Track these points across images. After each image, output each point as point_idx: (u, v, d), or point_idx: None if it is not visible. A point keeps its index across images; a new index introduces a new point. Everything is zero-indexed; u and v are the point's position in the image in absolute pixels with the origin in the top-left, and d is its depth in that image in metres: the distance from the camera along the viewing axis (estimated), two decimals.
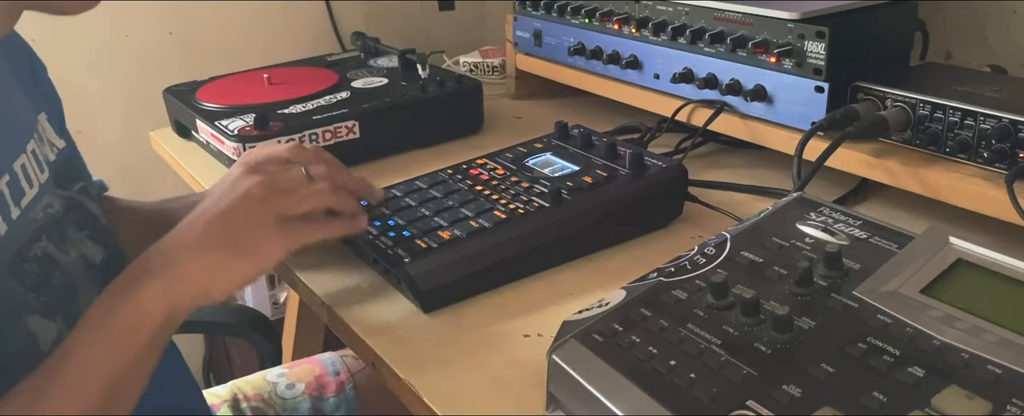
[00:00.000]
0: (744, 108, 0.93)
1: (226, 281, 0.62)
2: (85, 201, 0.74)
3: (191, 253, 0.61)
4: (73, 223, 0.71)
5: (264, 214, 0.63)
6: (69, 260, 0.68)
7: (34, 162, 0.67)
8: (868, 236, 0.61)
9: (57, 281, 0.66)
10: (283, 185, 0.66)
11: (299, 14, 1.58)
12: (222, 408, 0.98)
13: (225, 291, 0.62)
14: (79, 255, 0.70)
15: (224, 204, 0.63)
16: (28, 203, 0.64)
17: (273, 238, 0.63)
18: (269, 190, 0.65)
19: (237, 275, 0.62)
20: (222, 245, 0.61)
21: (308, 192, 0.67)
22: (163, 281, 0.59)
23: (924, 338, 0.50)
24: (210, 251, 0.61)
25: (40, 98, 0.75)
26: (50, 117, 0.74)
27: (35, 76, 0.77)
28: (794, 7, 0.86)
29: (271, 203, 0.64)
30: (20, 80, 0.72)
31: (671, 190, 0.83)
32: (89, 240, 0.71)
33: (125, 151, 1.49)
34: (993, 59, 0.98)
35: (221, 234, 0.62)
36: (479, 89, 1.12)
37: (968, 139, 0.77)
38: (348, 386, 1.03)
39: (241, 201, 0.63)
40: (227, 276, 0.62)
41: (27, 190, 0.65)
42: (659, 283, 0.59)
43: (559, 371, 0.54)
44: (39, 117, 0.72)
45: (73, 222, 0.71)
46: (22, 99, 0.70)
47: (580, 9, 1.09)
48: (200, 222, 0.63)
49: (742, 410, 0.47)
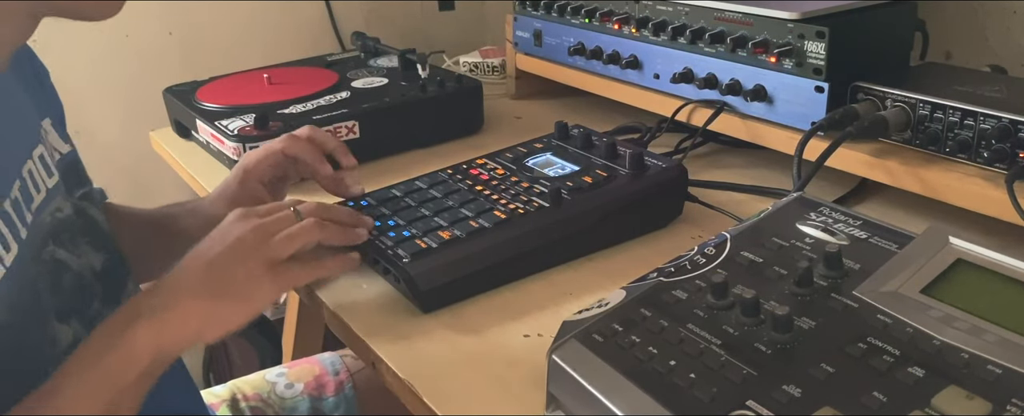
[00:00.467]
0: (744, 108, 0.93)
1: (218, 326, 0.63)
2: (87, 207, 0.75)
3: (184, 299, 0.62)
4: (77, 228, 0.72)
5: (255, 260, 0.65)
6: (81, 264, 0.69)
7: (41, 167, 0.67)
8: (868, 236, 0.61)
9: (68, 284, 0.67)
10: (272, 229, 0.67)
11: (299, 14, 1.58)
12: (221, 408, 0.98)
13: (217, 335, 0.64)
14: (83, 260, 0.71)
15: (217, 251, 0.65)
16: (37, 207, 0.65)
17: (264, 284, 0.65)
18: (259, 235, 0.66)
19: (229, 321, 0.64)
20: (215, 292, 0.63)
21: (296, 231, 0.68)
22: (155, 325, 0.61)
23: (924, 338, 0.50)
24: (203, 298, 0.63)
25: (44, 104, 0.76)
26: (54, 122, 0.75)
27: (39, 81, 0.78)
28: (794, 7, 0.86)
29: (262, 249, 0.65)
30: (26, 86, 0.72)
31: (671, 190, 0.83)
32: (89, 247, 0.72)
33: (125, 151, 1.49)
34: (993, 59, 0.98)
35: (214, 281, 0.63)
36: (479, 89, 1.12)
37: (968, 139, 0.77)
38: (347, 386, 1.03)
39: (233, 248, 0.65)
40: (219, 322, 0.63)
41: (35, 195, 0.65)
42: (659, 283, 0.59)
43: (559, 371, 0.54)
44: (43, 123, 0.72)
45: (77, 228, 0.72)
46: (28, 105, 0.71)
47: (580, 9, 1.09)
48: (194, 268, 0.64)
49: (742, 410, 0.47)
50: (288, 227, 0.68)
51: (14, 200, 0.61)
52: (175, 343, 0.62)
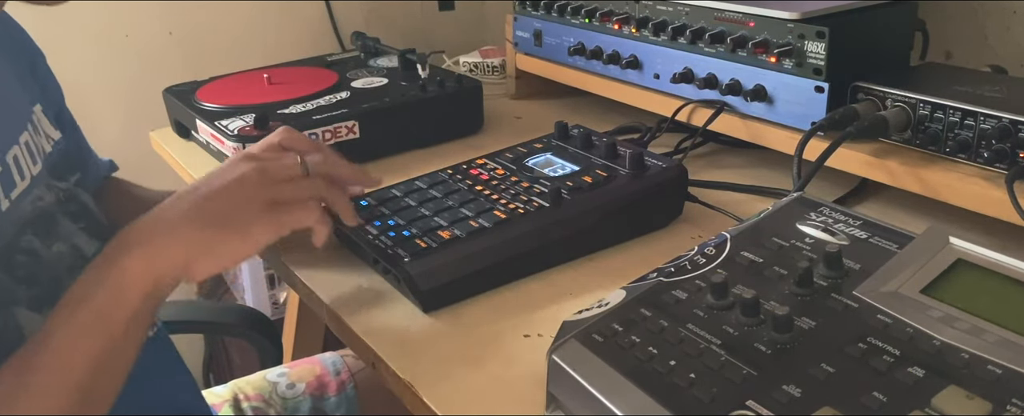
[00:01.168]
0: (744, 108, 0.93)
1: (210, 258, 0.61)
2: (80, 193, 0.74)
3: (174, 227, 0.60)
4: (69, 215, 0.71)
5: (256, 197, 0.63)
6: (52, 254, 0.68)
7: (27, 153, 0.66)
8: (868, 236, 0.61)
9: (43, 275, 0.66)
10: (279, 173, 0.65)
11: (299, 14, 1.58)
12: (223, 408, 0.98)
13: (208, 269, 0.61)
14: (70, 247, 0.70)
15: (217, 184, 0.63)
16: (18, 195, 0.64)
17: (264, 221, 0.63)
18: (264, 175, 0.64)
19: (222, 254, 0.62)
20: (209, 223, 0.61)
21: (304, 184, 0.66)
22: (143, 254, 0.59)
23: (924, 338, 0.50)
24: (195, 227, 0.61)
25: (37, 89, 0.75)
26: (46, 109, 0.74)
27: (32, 66, 0.77)
28: (794, 7, 0.86)
29: (265, 188, 0.64)
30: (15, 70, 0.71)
31: (671, 190, 0.83)
32: (83, 233, 0.71)
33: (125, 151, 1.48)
34: (993, 59, 0.98)
35: (209, 212, 0.61)
36: (479, 89, 1.12)
37: (968, 139, 0.77)
38: (349, 386, 1.03)
39: (235, 183, 0.63)
40: (211, 253, 0.61)
41: (18, 182, 0.64)
42: (659, 283, 0.59)
43: (559, 371, 0.54)
44: (34, 109, 0.71)
45: (69, 214, 0.71)
46: (17, 90, 0.70)
47: (580, 9, 1.09)
48: (188, 199, 0.62)
49: (742, 410, 0.47)
50: (294, 176, 0.66)
51: None
52: (166, 272, 0.60)
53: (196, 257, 0.60)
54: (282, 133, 0.73)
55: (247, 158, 0.67)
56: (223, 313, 1.16)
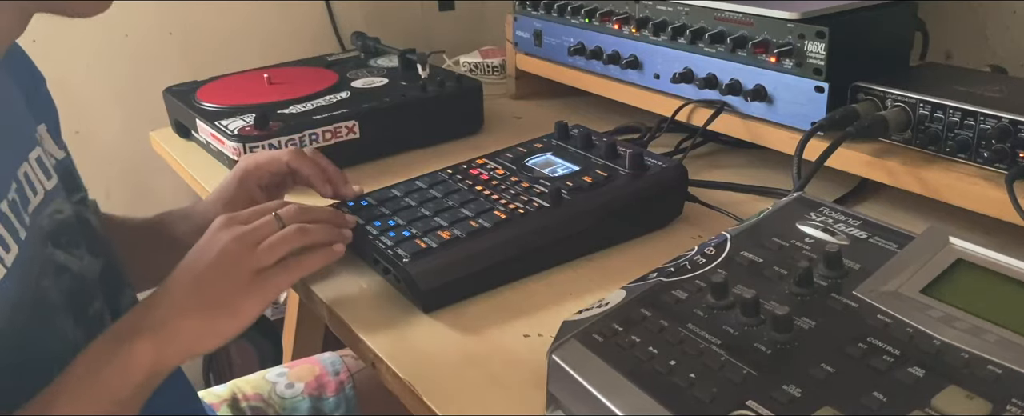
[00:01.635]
0: (744, 108, 0.93)
1: (211, 340, 0.64)
2: (84, 211, 0.75)
3: (178, 315, 0.63)
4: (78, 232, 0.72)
5: (239, 272, 0.65)
6: (81, 266, 0.69)
7: (39, 169, 0.68)
8: (868, 236, 0.61)
9: (66, 286, 0.67)
10: (254, 238, 0.67)
11: (299, 14, 1.58)
12: (222, 408, 0.98)
13: (209, 349, 0.65)
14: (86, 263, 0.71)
15: (204, 265, 0.66)
16: (34, 210, 0.65)
17: (251, 295, 0.65)
18: (242, 246, 0.66)
19: (220, 334, 0.65)
20: (205, 308, 0.64)
21: (276, 240, 0.68)
22: (154, 341, 0.62)
23: (924, 338, 0.50)
24: (195, 314, 0.63)
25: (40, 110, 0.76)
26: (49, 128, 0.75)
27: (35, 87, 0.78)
28: (794, 7, 0.86)
29: (245, 260, 0.66)
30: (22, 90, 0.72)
31: (671, 190, 0.83)
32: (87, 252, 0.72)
33: (125, 151, 1.49)
34: (993, 59, 0.98)
35: (203, 297, 0.64)
36: (479, 89, 1.12)
37: (968, 139, 0.77)
38: (348, 386, 1.03)
39: (217, 261, 0.66)
40: (211, 336, 0.64)
41: (32, 197, 0.65)
42: (659, 283, 0.59)
43: (559, 371, 0.54)
44: (39, 128, 0.72)
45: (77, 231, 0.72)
46: (24, 109, 0.71)
47: (580, 9, 1.09)
48: (185, 281, 0.65)
49: (742, 410, 0.47)
50: (270, 234, 0.68)
51: (12, 202, 0.61)
52: (172, 358, 0.63)
53: (199, 341, 0.64)
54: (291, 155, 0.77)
55: (225, 226, 0.69)
56: None
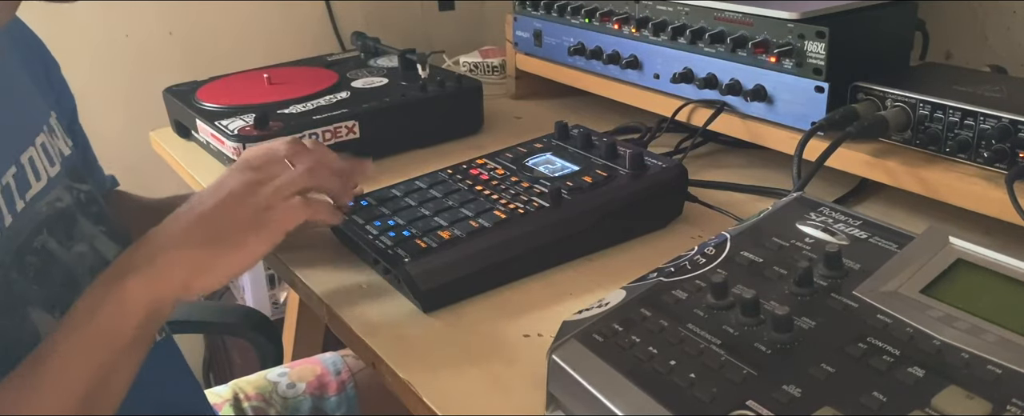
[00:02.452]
0: (744, 108, 0.93)
1: (209, 275, 0.62)
2: (99, 197, 0.75)
3: (173, 249, 0.62)
4: (90, 217, 0.71)
5: (245, 207, 0.64)
6: (71, 255, 0.69)
7: (43, 155, 0.67)
8: (868, 236, 0.61)
9: (57, 275, 0.66)
10: (263, 179, 0.66)
11: (299, 14, 1.58)
12: (224, 407, 0.98)
13: (206, 286, 0.63)
14: (89, 249, 0.71)
15: (209, 201, 0.64)
16: (34, 196, 0.65)
17: (256, 231, 0.64)
18: (250, 186, 0.65)
19: (220, 269, 0.63)
20: (204, 241, 0.62)
21: (285, 179, 0.67)
22: (145, 276, 0.60)
23: (924, 338, 0.50)
24: (192, 247, 0.62)
25: (52, 97, 0.75)
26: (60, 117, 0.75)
27: (48, 74, 0.78)
28: (794, 7, 0.86)
29: (251, 198, 0.65)
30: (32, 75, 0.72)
31: (671, 190, 0.83)
32: (104, 236, 0.72)
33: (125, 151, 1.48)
34: (993, 59, 0.98)
35: (203, 231, 0.63)
36: (479, 89, 1.12)
37: (968, 139, 0.77)
38: (349, 385, 1.03)
39: (223, 199, 0.64)
40: (210, 270, 0.62)
41: (33, 183, 0.65)
42: (659, 283, 0.59)
43: (559, 371, 0.54)
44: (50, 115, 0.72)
45: (90, 216, 0.72)
46: (34, 94, 0.71)
47: (580, 9, 1.09)
48: (184, 219, 0.64)
49: (742, 410, 0.47)
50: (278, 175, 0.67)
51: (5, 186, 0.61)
52: (167, 293, 0.61)
53: (196, 275, 0.62)
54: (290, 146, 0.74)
55: (238, 169, 0.68)
56: (223, 313, 1.16)
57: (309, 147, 0.76)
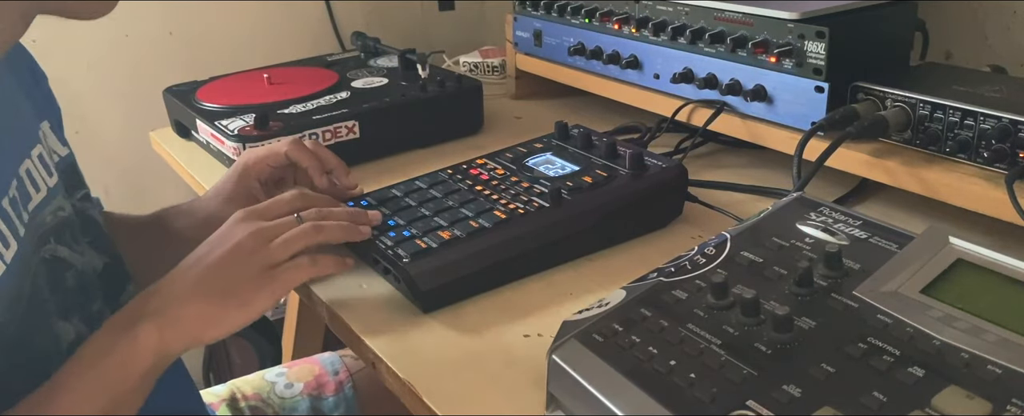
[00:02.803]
0: (744, 108, 0.93)
1: (217, 329, 0.64)
2: (89, 208, 0.75)
3: (186, 301, 0.63)
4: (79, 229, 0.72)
5: (253, 266, 0.65)
6: (83, 261, 0.69)
7: (41, 166, 0.68)
8: (868, 236, 0.61)
9: (70, 282, 0.67)
10: (271, 234, 0.67)
11: (299, 14, 1.58)
12: (220, 407, 0.98)
13: (215, 338, 0.65)
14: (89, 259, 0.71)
15: (216, 255, 0.65)
16: (35, 207, 0.65)
17: (262, 289, 0.65)
18: (258, 240, 0.66)
19: (227, 324, 0.64)
20: (214, 296, 0.64)
21: (292, 235, 0.68)
22: (158, 326, 0.61)
23: (924, 338, 0.50)
24: (203, 301, 0.63)
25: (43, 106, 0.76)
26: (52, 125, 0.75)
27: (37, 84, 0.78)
28: (794, 7, 0.86)
29: (259, 254, 0.66)
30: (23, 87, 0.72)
31: (671, 190, 0.83)
32: (90, 247, 0.72)
33: (125, 151, 1.49)
34: (993, 59, 0.98)
35: (213, 285, 0.64)
36: (479, 89, 1.12)
37: (968, 139, 0.77)
38: (347, 386, 1.03)
39: (231, 253, 0.66)
40: (218, 325, 0.64)
41: (33, 194, 0.65)
42: (659, 283, 0.59)
43: (559, 371, 0.54)
44: (42, 125, 0.72)
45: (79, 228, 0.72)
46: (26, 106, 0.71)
47: (580, 9, 1.09)
48: (194, 271, 0.65)
49: (742, 410, 0.47)
50: (286, 230, 0.68)
51: (12, 199, 0.61)
52: (176, 344, 0.62)
53: (205, 329, 0.64)
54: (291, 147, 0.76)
55: (244, 219, 0.69)
56: None
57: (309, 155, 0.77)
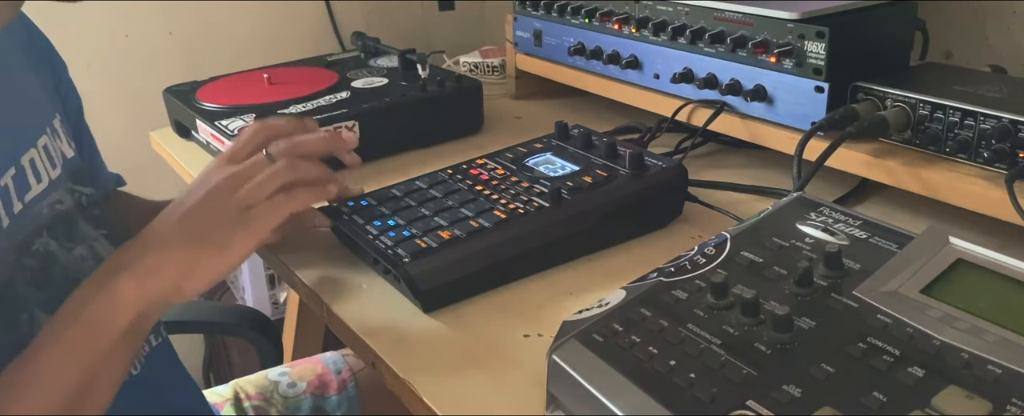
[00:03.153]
0: (744, 108, 0.93)
1: (197, 277, 0.61)
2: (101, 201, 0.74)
3: (162, 249, 0.61)
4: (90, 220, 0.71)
5: (228, 206, 0.63)
6: (72, 257, 0.68)
7: (45, 157, 0.67)
8: (868, 236, 0.61)
9: (58, 277, 0.66)
10: (245, 175, 0.65)
11: (299, 14, 1.58)
12: (225, 407, 0.98)
13: (197, 287, 0.62)
14: (89, 252, 0.70)
15: (192, 201, 0.64)
16: (33, 198, 0.64)
17: (239, 231, 0.63)
18: (231, 183, 0.64)
19: (208, 270, 0.62)
20: (192, 241, 0.61)
21: (266, 176, 0.65)
22: (135, 276, 0.59)
23: (924, 338, 0.50)
24: (181, 247, 0.61)
25: (58, 100, 0.75)
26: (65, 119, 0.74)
27: (55, 76, 0.77)
28: (794, 7, 0.86)
29: (235, 195, 0.64)
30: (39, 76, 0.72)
31: (671, 190, 0.83)
32: (105, 239, 0.72)
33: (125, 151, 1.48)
34: (993, 59, 0.98)
35: (190, 230, 0.62)
36: (479, 89, 1.12)
37: (968, 139, 0.77)
38: (350, 385, 1.03)
39: (206, 198, 0.64)
40: (198, 271, 0.61)
41: (33, 184, 0.65)
42: (659, 283, 0.59)
43: (559, 371, 0.54)
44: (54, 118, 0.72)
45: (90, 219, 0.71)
46: (39, 95, 0.70)
47: (580, 9, 1.09)
48: (171, 219, 0.63)
49: (742, 410, 0.47)
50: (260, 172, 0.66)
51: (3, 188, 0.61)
52: (157, 295, 0.60)
53: (185, 276, 0.61)
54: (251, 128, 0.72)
55: (218, 167, 0.67)
56: (223, 313, 1.16)
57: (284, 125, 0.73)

------------------------------

(Aim of the task) Everything from the line containing "30: (39, 76, 0.72)" through the last line of the listing must be reproduced exactly, and no other line.

(Written response)
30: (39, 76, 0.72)
31: (671, 190, 0.83)
32: (105, 239, 0.72)
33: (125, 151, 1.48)
34: (993, 59, 0.98)
35: (190, 230, 0.62)
36: (479, 89, 1.12)
37: (968, 139, 0.77)
38: (350, 385, 1.03)
39: (206, 198, 0.64)
40: (198, 271, 0.61)
41: (33, 184, 0.65)
42: (659, 283, 0.59)
43: (559, 371, 0.54)
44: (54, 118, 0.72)
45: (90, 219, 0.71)
46: (39, 95, 0.70)
47: (580, 9, 1.09)
48: (171, 219, 0.63)
49: (742, 410, 0.47)
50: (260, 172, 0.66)
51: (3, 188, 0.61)
52: (157, 295, 0.60)
53: (185, 276, 0.61)
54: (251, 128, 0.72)
55: (218, 167, 0.67)
56: (223, 313, 1.16)
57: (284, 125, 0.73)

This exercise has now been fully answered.